─── Provided entries

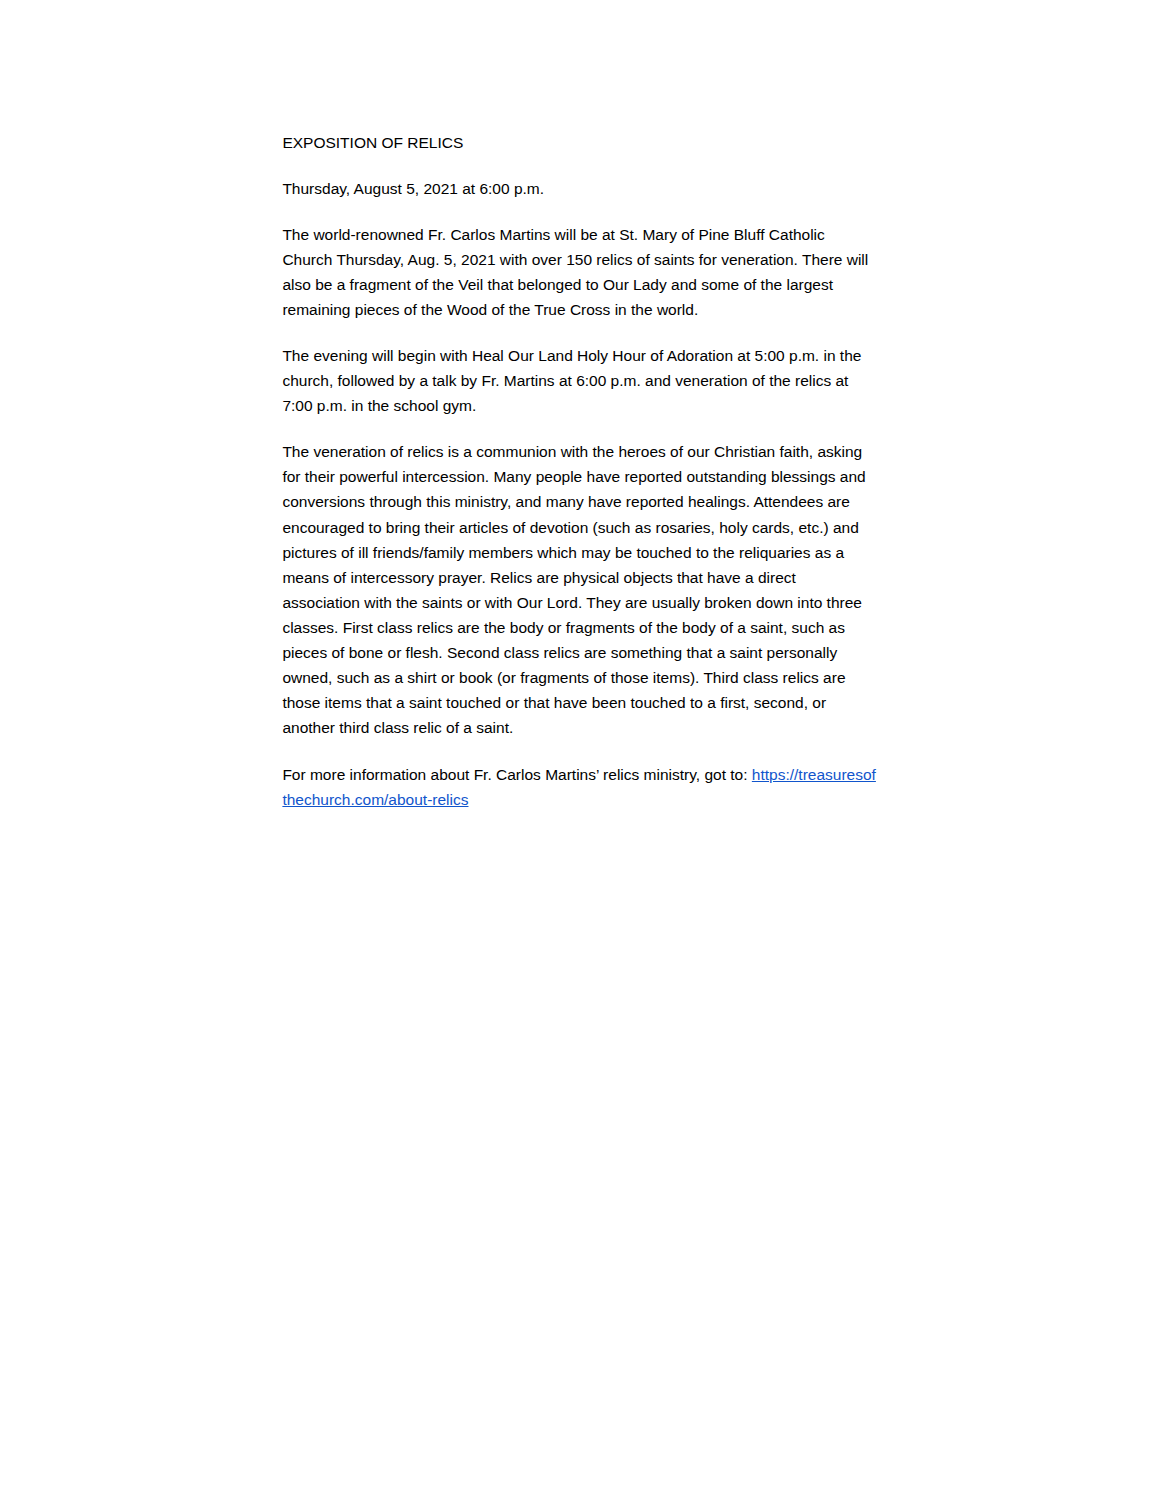EXPOSITION OF RELICS
Thursday, August 5, 2021 at 6:00 p.m.
The world-renowned Fr. Carlos Martins will be at St. Mary of Pine Bluff Catholic Church Thursday, Aug. 5, 2021 with over 150 relics of saints for veneration. There will also be a fragment of the Veil that belonged to Our Lady and some of the largest remaining pieces of the Wood of the True Cross in the world.
The evening will begin with Heal Our Land Holy Hour of Adoration at 5:00 p.m. in the church, followed by a talk by Fr. Martins at 6:00 p.m. and veneration of the relics at 7:00 p.m. in the school gym.
The veneration of relics is a communion with the heroes of our Christian faith, asking for their powerful intercession. Many people have reported outstanding blessings and conversions through this ministry, and many have reported healings. Attendees are encouraged to bring their articles of devotion (such as rosaries, holy cards, etc.) and pictures of ill friends/family members which may be touched to the reliquaries as a means of intercessory prayer. Relics are physical objects that have a direct association with the saints or with Our Lord. They are usually broken down into three classes. First class relics are the body or fragments of the body of a saint, such as pieces of bone or flesh. Second class relics are something that a saint personally owned, such as a shirt or book (or fragments of those items). Third class relics are those items that a saint touched or that have been touched to a first, second, or another third class relic of a saint.
For more information about Fr. Carlos Martins’ relics ministry, got to: https://treasuresofthechurch.com/about-relics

──────

**Activity**:
Only lines that hold the string "Martins" belong in the answer, so copy every one of them from the records.

**Exercise response**:
The world-renowned Fr. Carlos Martins will be at St. Mary of Pine Bluff Catholic Church Thursday, Aug. 5, 2021 with over 150 relics of saints for veneration. There will also be a fragment of the Veil that belonged to Our Lady and some of the largest remaining pieces of the Wood of the True Cross in the world.
The evening will begin with Heal Our Land Holy Hour of Adoration at 5:00 p.m. in the church, followed by a talk by Fr. Martins at 6:00 p.m. and veneration of the relics at 7:00 p.m. in the school gym.
For more information about Fr. Carlos Martins’ relics ministry, got to: https://treasuresofthechurch.com/about-relics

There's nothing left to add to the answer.